Is Insulating External Walls With Wool Worth It?
Insulating solid walls or any other type of wall that has poor insulation is absolutely the optimal thing to do – not only from an energy efficiency perspective but if undertaken externally will also give your tired façade a renewed look.
There is a lot to be said about the materials that are used for this insulating process and many system designers out there will argue their point-of-view. If you are insulating the walls externally you can use a number of materials including: expanded polystyrene, mineral or rock wool, cork and phenolic resin. If the process is internal you could use mineral or rock wool, as well as sheep wool and phenolic resin.
Although wool insulation for walls is not the most popular product as yet, it certainly has advantages over other materials.
Mineral wool insulation is breathable
The mineral wool system is what the industry refers to as “open vapour system”, which means that effectively moisture particles can find a way from one side to the other through the material and the masonry walls. Do not confuse this with being prone to damp issues – an open vapour system will absorb moisture in the wool fibres and dissipate this through the breathable top coat of the render that was installed.
If your brick ties are very tired and the brick itself is prone to moisture, then this could be the solution for you. Effectively the damaged brick may never be fully dry when applying the wool insulation system. If you then install the open vapour system like wool it will allow the moisture the ability to dissipate through the material and out to dry, making this insulation material really good for these types of scenarios.
A closed vapour system on the other hand stops like EPS the moisture escaping on the outside which is why in some cases when installed on properties it shows signs of damp on the inside.
Mineral wool has high resistance to fire
One of the big advantages of mineral wool versus EPS is the ability to resist a fire breakout for hours, allowing the agent time to mitigate the issue. During laboratory tests, a fire breakout on EPS could literally be in minutes whereas the wool just doesn’t give in easily. The EPS doesn’t necessarily catch fire but it emits large plumes of black smoke quickly enwrapping a building or room.

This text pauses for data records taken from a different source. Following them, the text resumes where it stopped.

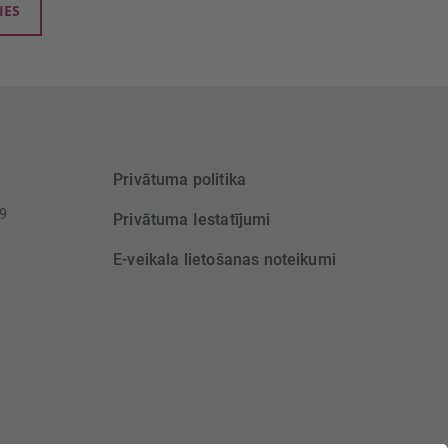
IES
Privātuma politika
39
Privātuma Iestatījumi
E-veikala lietošanas noteikumi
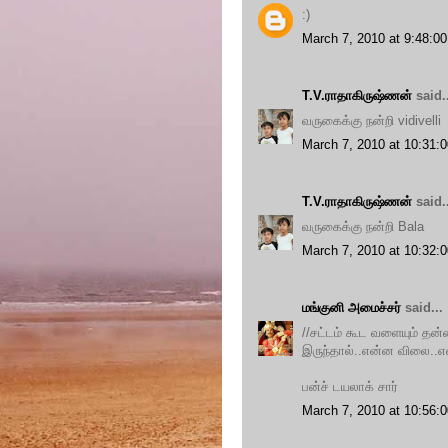
:)
March 7, 2010 at 9:48:
T.V.ராதாகிருஷ்ணன்
said..
வருகைக்கு நன்றி vidivelli
March 7, 2010 at 10:31
T.V.ராதாகிருஷ்ணன்
said..
வருகைக்கு நன்றி Bala
March 7, 2010 at 10:32
மங்குனி அமைச்சர்
said...
//சட்டம் கூட வளையும் தன்
இருந்தால்..என்ன விலை..என
பன்ச் டயலாக் சார்
March 7, 2010 at 10:56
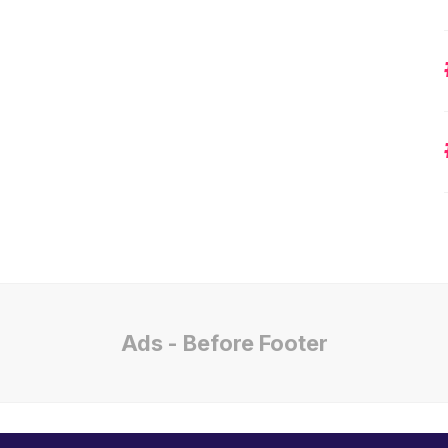
Ads - Before Footer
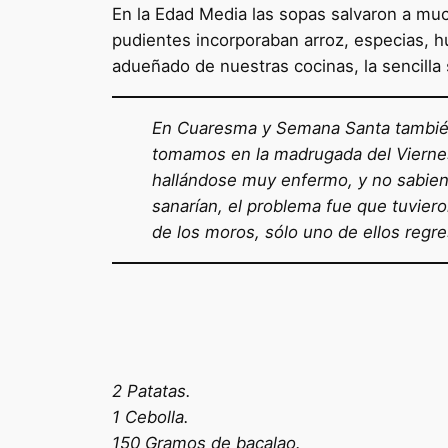
En la Edad Media las sopas salvaron a muc
pudientes incorporaban arroz, especias, h
adueñado de nuestras cocinas, la sencill
En Cuaresma y Semana Santa también 
tomamos en la madrugada del Viernes 
hallándose muy enfermo, y no sabiend
sanarían, el problema fue que tuviero
de los moros, sólo uno de ellos regre
2 Patatas.
1 Cebolla.
150 Gramos de bacalao.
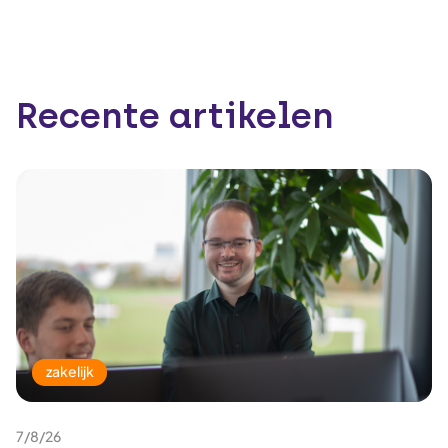
Recente artikelen
zakelijk
7/8/26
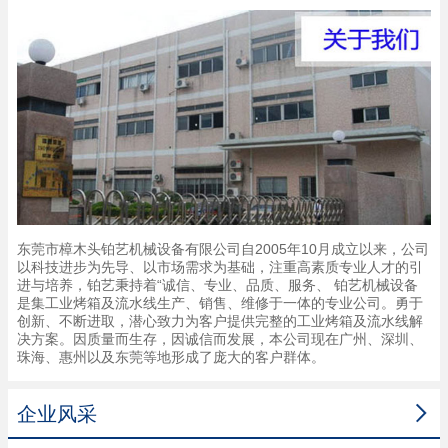
东莞市樟木头铂艺机械设备有限公司自2005年10月成立以来，公司
以科技进步为先导、以市场需求为基础，注重高素质专业人才的引
进与培养，铂艺秉持着“诚信、专业、品质、服务、 铂艺机械设备
是集工业烤箱及流水线生产、销售、维修于一体的专业公司。勇于
创新、不断进取，潜心致力为客户提供完整的工业烤箱及流水线解
决方案。因质量而生存，因诚信而发展，本公司现在广州、深圳、
珠海、惠州以及东莞等地形成了庞大的客户群体。

企业风采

Other benefits of fire retardant properties
The mineral wool insulation is perfect for insulating public buildings such as schools, hospitals and local authority buildings because of the resistance to fire-breakouts. Insurance companies in particular insist that many of these properties are only insulated in wool to reduce the risk of claims from fire damage.
Local council buildings and hospitals are over 3 storeys in most cases and the wool insulation is really the only suitable material for the insulation process.
High resistance to microbiological attacks
Buildings react to moisture, dust and other microbes found in the air. This is why you can see evidence of wear and tear on brick or algae growth where there is moisture build up. The wool material is fantastic at mitigating this and allowing the masonry behind it to be protected and last a long time without any further wear and tear.
If you live on busy road or just have a noisy neighbourhood then applying the wool insulation will go a long way in muffling that sound. Unfortunately the sound doesn’t just travel through glass windows or doors it actually also come through uninsulated walls.
The crimp fibres on the wool absorb sound and make this the perfect material to use if you are also after better acoustics as well as energy saving properties.
Using wool for internal insulation
Mineral or rock wool can be installed on the inside of the property. The insulation process is pretty much the same if you were using phenolic boards – using wood battens to attach this to the internal walls.
If you are looking for ecological properties, according to Sheepwool4Homes, then pure sheep wool insulation can also be used to insulate the internal walls. Sheep wool has added benefits of filtering air and absorbing harmful toxins in the existing building fabric, however is 3 times the price of normal fibre glass or rock wool.
The main issue you will have here is the space considerations. To achieve a u-value of 0.3 or better be prepared to sacrifice away at least 14cm of internal space, which would be quite a lot if you are insulating more than one wall.
Also with internal insulation there is more upheaval to the property as radiators and piping has to be more and adjusted as well as the walls being fully redecorated.
Cost is reasonable but not the cheapest
The cost of the insulation material is about double the price of EPS making more expensive. However all the other components in the insulating process like the adhesive, basecoat, the starter track, fixings and render are the same.
More cost is added onto the labour component of the insulation, just because it is a lot more difficult to handle than EPS or the phenolic material.
Cost comparison for external wall insulation per m2:
- EPS – £95/m2
- Phenolic – £115/m2
- Mineral Wool – £130m2
- Cork – £170m2
Should I use wool insulation for my walls?
Externally, we would recommend the wool and the expanded polystyrene (EPS) products or the sheep wool internally if you can afford it and if space is not an issue.
Now EPS is the cheapest and most common system design, followed by the mineral/ rock wool. The mineral wool is the product to use in public buildings, high rise flats, schools and hospitals because of the fire retardant properties and it is insisted upon by insurance companies.
The disadvantages are that it is not great if space is an important consideration or if you are looking for a high impact resistant system.
Wool insulation is a fantastic material to use and it has many advantages. As long as you install a product that comes with a long term warranty there is no reason that it shouldn’t provide you with the benefits for years and years.